## [Task details]
Carry on the essay about true friendship from the point where it stops.

## [Extract to read]
Friendship without self-interest is one of the rare and beautiful things of life.
—James F. Byrnes
Finding truly good friends can be like trying to find hope at a pessimists convention. Good friends are a true rarity. They are the diamonds of human relationships. They are usually forged under pressure, and often emerge from what was at one time as plain and common as coal.
So what is it about true, genuine friends that make them matter to us so much? The short answer is––they care. They care enough to listen, cry, mourn, and rejoice, even amidst their own crying, mourning and rejoicing. True friends have a way of setting themselves aside, putting their agendas on hold, in order to be with us. And it’s really that, the ability to be with us, that is the mark of true friends.
Pseudo-friends and wanna-be friends can be around us, near to us, in our vicinity, but they are almost never really with us. They tend to come to us with the desire to show us something of themselves. They want us to notice their learnedness, their eloquence, their strength. Genuine friends, though, come to us and bring only a desire to hear us, love us, and show us something of ourselves. Ralph Waldo Emerson once wrote:
The glory of friendship is not the outstretched hand, nor the kindly smile nor the joy of companionship; it is the spiritual inspiration that comes to one when he discovers that someone else believes in him and is willing to trust him.

Images with pose keypoints

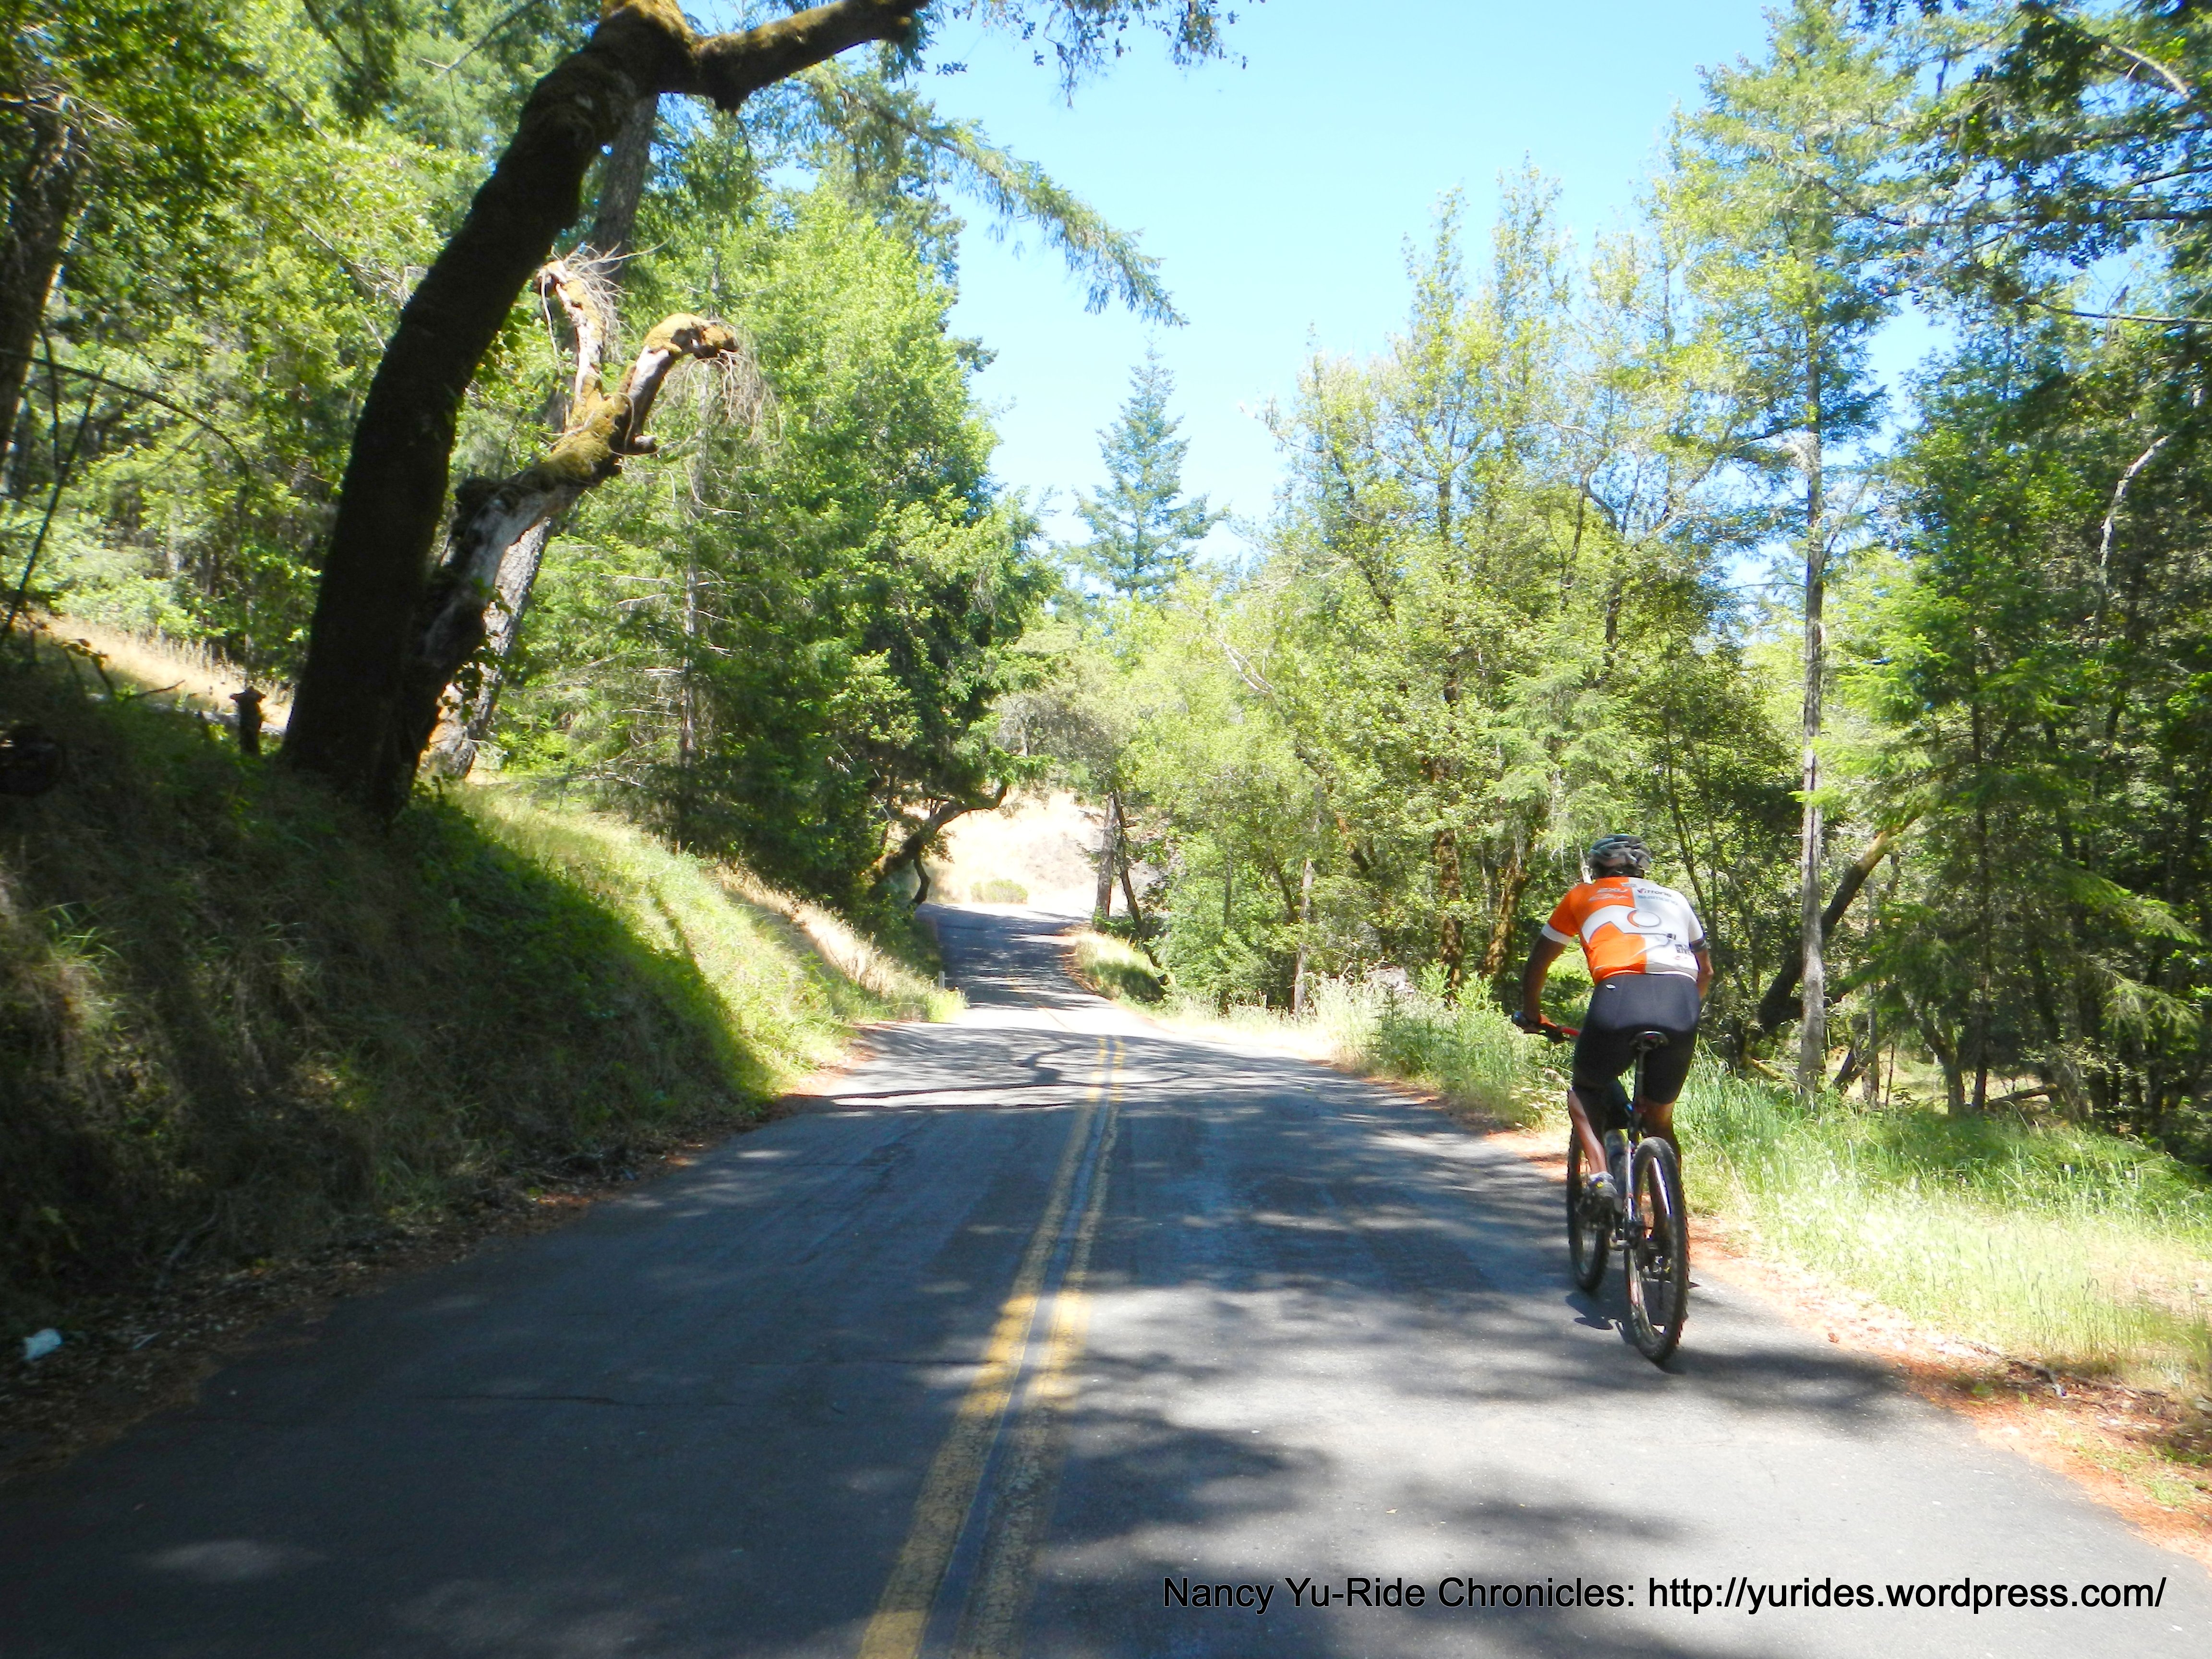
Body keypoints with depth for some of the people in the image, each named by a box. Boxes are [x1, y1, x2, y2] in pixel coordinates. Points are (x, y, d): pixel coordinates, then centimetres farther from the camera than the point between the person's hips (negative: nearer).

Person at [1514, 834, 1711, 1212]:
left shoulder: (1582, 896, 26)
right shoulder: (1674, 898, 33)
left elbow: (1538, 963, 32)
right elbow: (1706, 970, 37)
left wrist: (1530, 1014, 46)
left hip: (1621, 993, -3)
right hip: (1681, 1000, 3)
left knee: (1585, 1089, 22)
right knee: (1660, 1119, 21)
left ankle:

## [Answer box]
True friends show us that we matter as people, that we have value inherent in ourselves. And, this is most often accomplished not in displays of strength, but in displays of weakness.
Our best friends, often emerge from our shared experiences. Recently we were in South Africa at retreat for missionaries, and I couldn’t help but feel an almost tangible––something, between all of us. Some of these other missionaries were close friends. Others, I had never met before. And, yet when we gathered for worship, or simply for a meal, there was a unity among us, a bond that was uncontainable in either our persons, or in the spaces in which we gathered. It was a bond that transcended us, and refreshed us.
And it wasn’t just that we were in the company of one another. It was that we were in the company of one another, and simultaneously in the company of Christ. Because only by encountering Someone—namely Christ, who can genuinely help us to become what we were created to be, can we truly find joy in being ourselves.
In his book “A Reasonable Faith: A Case for Christianity in a Secular World,” Tony Campolo argues that secularized man longs for humanness, for a sense of self-actualization. Campolo describes how as a sociology teacher at University of Pennsylvania he was constantly confronted with a single question by his students (sometimes in various forms). The question was, “What does it mean to be human and how can humanness be achieved?”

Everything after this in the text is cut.